2nd International Cancer Study & Therapy Conference
Feb 20-22, 2017, Baltimore, USA
Development of potent inhibitors of the DNA-dependent protein kinase (DNA-PK)
Northern Institute for Cancer Research, School of Chemistry, Newcastle University, UK
The cellular response to DNA double-strand break (DSB) formation is an essential component of normal cell survival, following exposure to DNA-damaging chemicals (e.g. cisplatin and doxorubicin) and ionising radiation.1 The serine/threonine kinase DNA-dependent protein kinase (DNA-PK) is a member of the phosphatidylinositol (PI) 3-kinase related kinase (PIKK) family of enzymes, and plays an important role in DNA DSB repair via the non-homologous end-joining (NHEJ) pathway.2 DNA-PK inhibitors may, therefore, be useful as agents to improve the activity of radio- and chemo-therapy in the treatment of cancer.3 Identification of the lead benzo[h]chromen-4-one DNA-PK inhibitor NU7026 (IC50 = 0.23 µM), guided the subsequent development of the potent and selective ATP-competitive chromenone NU7441 (DNA-PK IC50 = 30 nM).4 Although proof-of-principle studies with NU7441 confirmed promising activity in vitro as a chemo- and radio-potentiator in a range of human tumour cell lines,5 further biological studies with NU7441 were hampered by sub-optimal pharmaceutical properties.
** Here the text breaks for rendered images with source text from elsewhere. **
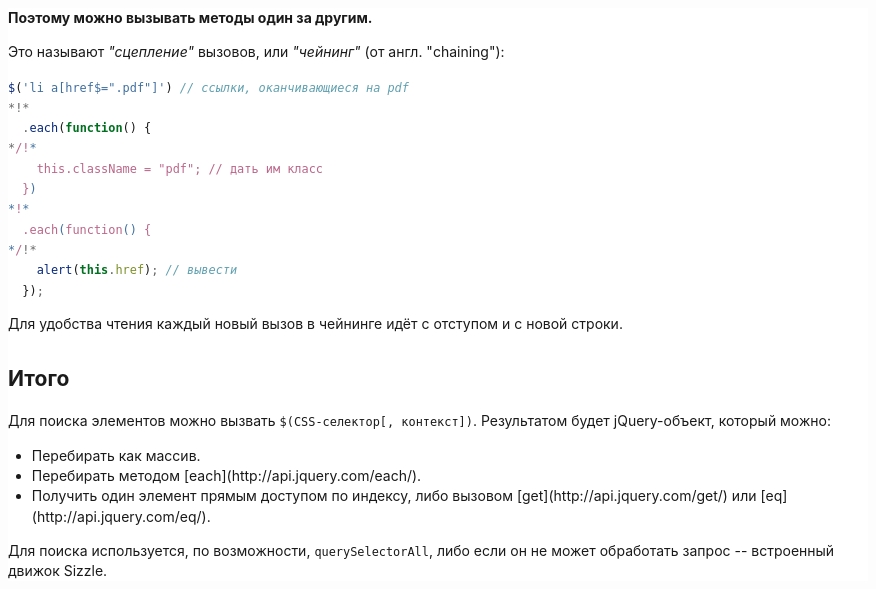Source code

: **Поэтому можно вызывать методы один за другим.**

Это называют *"сцепление"* вызовов, или *"чейнинг"* (от англ. "chaining"):

```js
$('li a[href$=".pdf"]') // ссылки, оканчивающиеся на pdf
*!*
  .each(function() {
*/!*
    this.className = "pdf"; // дать им класс
  })
*!*
  .each(function() {     
*/!*
    alert(this.href); // вывести
  });
```

Для удобства чтения каждый новый вызов в чейнинге идёт с отступом и с новой строки.

## Итого

Для поиска элементов можно вызвать `$(CSS-селектор[, контекст])`. Результатом будет jQuery-объект, который можно:
<ul>
<li>Перебирать как массив.</li>
<li>Перебирать методом [each](http://api.jquery.com/each/).</li>
<li>Получить один элемент прямым доступом по индексу, либо вызовом [get](http://api.jquery.com/get/) или  [eq](http://api.jquery.com/eq/).</li>
</ul>

Для поиска используется, по возможности, `querySelectorAll`, либо если он не может обработать запрос -- встроенный движок Sizzle.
In collaboration with AstraZeneca Pharmaceuticals, structure-activity relationship studies for DNA-PK inhibition by chromenone-derivatives were conducted in conjunction with homology modelling. This approach predicted several positions on the pendant dibenzothiophen-4-yl substituent of NU7441 as tolerant to substitution, without detriment to DNA-PK inhibitory activity. We will describe the rational design and syntheses of analogues that optimised the physicochemical and pharmacokinetic properties of NU7441. These studies resulted in the identification of compounds that combined potent DNA-PK inhibition with excellent aqueous solubility (20-40 mg/mL as acid salts), without compromising cellular activity. Prominent amongst these derivatives is KU-0060648 (DNA-PK IC50 = 8.6 nM), which exhibits 20-1000 fold selectivity for DNA-PK over related PIKK enzymes and PI3K family members. The discovery and further development of KU-0060648 and analogues will be described, including in vivo efficacy and combination studies.6-8
Dr. Celine studied Organic Chemistry at the University of Poitiers (France) where she received her Ph.D. degree in 2004 for research on the synthesis of biomolecules by 1,3-dipolar cycloadditions with carbohydrates. From 2004-5, she carried out post-doctoral work in the group of Professor John A. Joule at the University of Manchester working on the synthesis of analogues of cofactors of oxomolybdoenzymes. In November 2005 she joined the Northern Institute for Cancer Research at Newcastle University as a research associate, working along Professors Roger Griffin and Bernard Golding on the synthesis of inhibitors of DNA-dependent protein kinase (DNA-PK). She was appointed to a lectureship at Newcastle in 2008, promoted to senior lectureship in 2013, and has since played a key role in helping to establish Newcastle as an internationally recognised centre for anti-cancer drug development.